Amber Scorah’s “Leaving The Witness”
A good writer can hook and hold you from start to finish with a well-told story, which is definitely how to describe Amber Scorah’s new book, Leaving The Witness. However, it is much more than that, too. Amber’s memoir is both a heart-wrenching recollection and a riveting educational experience about the workings of institutionalized undue influence and the crisis one faces in even thinking about breaking free from a high-control religious group. In her case, this was a group whose eight million members, her friends and family included, hold their beliefs with absolute and exclusive certainty.
Amber articulates her past with generous clarity, and Leaving The Witness offers a smorgasbord of goodies for anyone searching for personal truth. Just a few of the poignant snippets from her transformational experience read as follows:
“It’s not the kind of religion that lets you walk away, because the people in it think that by walking away, you have lost your mind and interventions will bring you to your senses.”

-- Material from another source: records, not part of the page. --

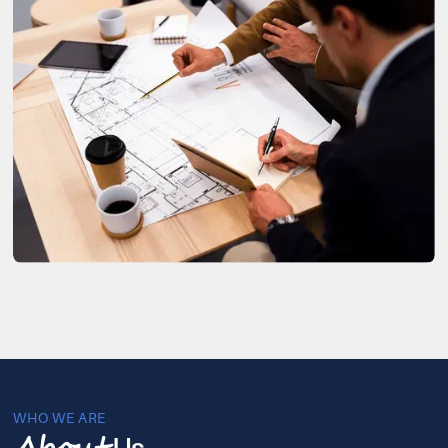
WHO WE ARE
Us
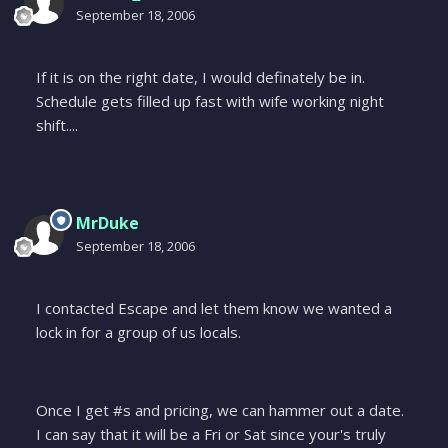
September 18, 2006
If it is on the right date, I would definately be in.
Schedule gets filled up fast with wife working night
shift....
MrDuke
September 18, 2006
I contacted Escape and let them know we wanted a
lock in for a group of us locals.
Once I get #s and pricing, we can hammer out a date.
I can say that it will be a Fri or Sat since your's truly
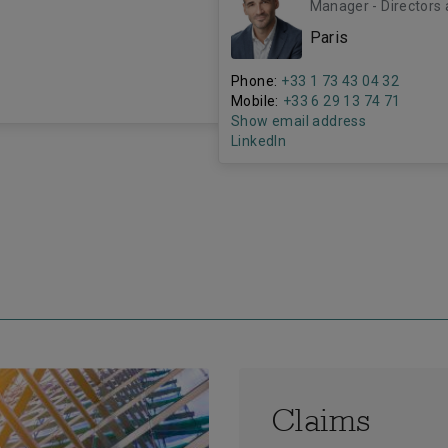
Manager - Directors 
Paris
Phone:
+33 1 73 43 04 32
Mobile:
+33 6 29 13 74 71
Show email address
LinkedIn
Claims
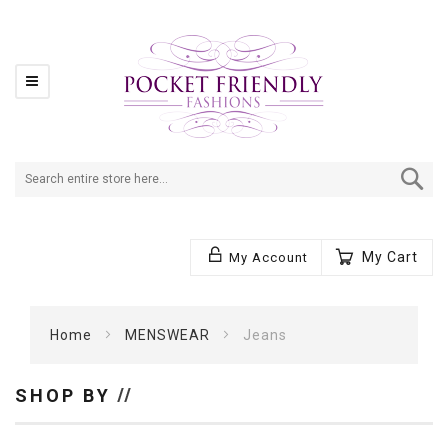
Se
My Cart
My Account
Home
MENSWEAR
Jeans
SHOP BY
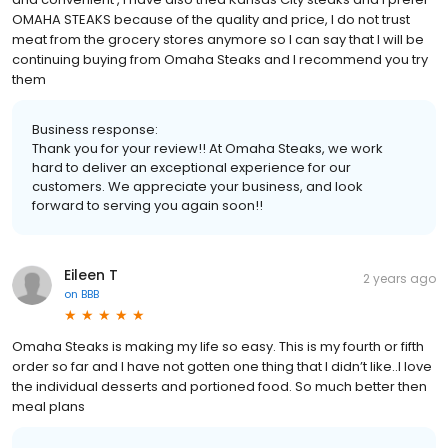
OMAHA STEAKS because of the quality and price, I do not trust
meat from the grocery stores anymore so I can say that I will be
continuing buying from Omaha Steaks and I recommend you try
them
Business response:
Thank you for your review!! At Omaha Steaks, we work
hard to deliver an exceptional experience for our
customers. We appreciate your business, and look
forward to serving you again soon!!
Eileen T
2 years ago
on
BBB
Omaha Steaks is making my life so easy. This is my fourth or fifth
order so far and I have not gotten one thing that I didn’t like..I love
the individual desserts and portioned food. So much better then
meal plans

“I was afraid of the book, Crisis of Conscience. To me … an alive thing, that its pages would creep out of the cover and slice me up, then throw me out onto the street, worldly and alone.”
“I had performed mental contortionism to reconcile the irreconcilable so that I could feel comfortable. I had been ‘in the truth’ because I was afraid of the truth.”
“Curiosity is a bad quality for the preacher. You preach because you are sure. You preach to people who don’t need to hear it, because possibly you are the one who needs to be saved.”
Amber summarizes her successful search for personal autonomy in the last paragraph of her memoir, penning an epiphany that Mark Twain would have championed for its content and style. It is one of those gems you can look forward to reading again and again, a parting gift to readers as the culmination of what will be a cherished account for others who have left similar environments and those who care about them.